5 de novembro de 2009

NAVEGAR É PRECISO. AFUNDAR TAMBÉM.

Eu remava há horas naquele lago sem que meus olhos avistassem a margem. Meu remo, de três metros ao partir, agora media uns vinte e sete centímetros de acordo com minha matemática de estivador. Ela, linda e soberba, apenas lia e escrevia sem parar naquele diário infernal. Nenhuma palavra. Nenhum movimento em minha direção. Nenhum cantinho de pernas aparecendo sob o vestido com cheiro de jasmim. O calor sufocante talvez a impedisse de falar. Era esse o motivo de seu silêncio de colibri. Eu nem sabia mais se estava indo ou voltando. Eu nem sabia mais se eu era um remador, um estuprador, um marido traído ou um fugitivo.
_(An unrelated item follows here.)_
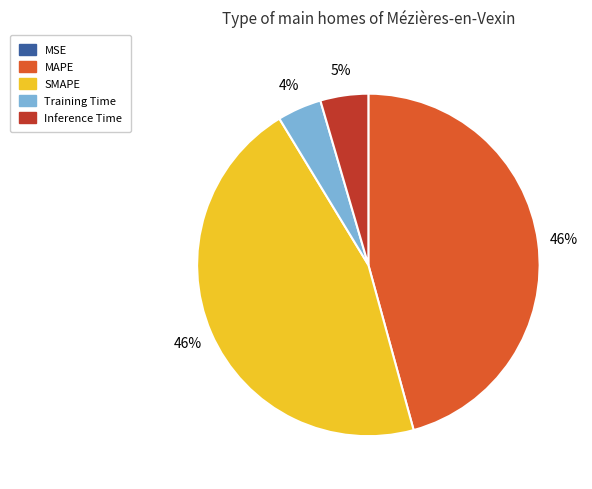

The Training Time slice represents 4% of the pie. True or false?

True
Mas do que eu fugiria? Da morte? Do desejo? E ela, porque fugia? Por ser sereia? Sereias não falam, nós sabemos disso. Elas cantam. Mas só os que sobrevivem podem contar. Remar não dói. O que machuca meu coração mais que minhas mãos é fazer parte da paisagem sem ser notado por ela. De novo: porque ela se cala? Estaria escrevendo um livro e por isso não falava, a fim de economizar palavras para colocar na história? Talvez ela estivesse escrevendo sobre nós. Sobre mim. Uma sereia que escreve, e deve saber nadar. Enfim, isso tudo é enfadonho demais para um remador. Eu paro por aqui. O barco está a fazer água no meio do lago. Os outros barcos nem ligam. Se ela for sereia mesmo, vai saber nadar. Se não for, vamos afundar juntos neste lago sem margem. Afundemos portanto. Lá vem ela.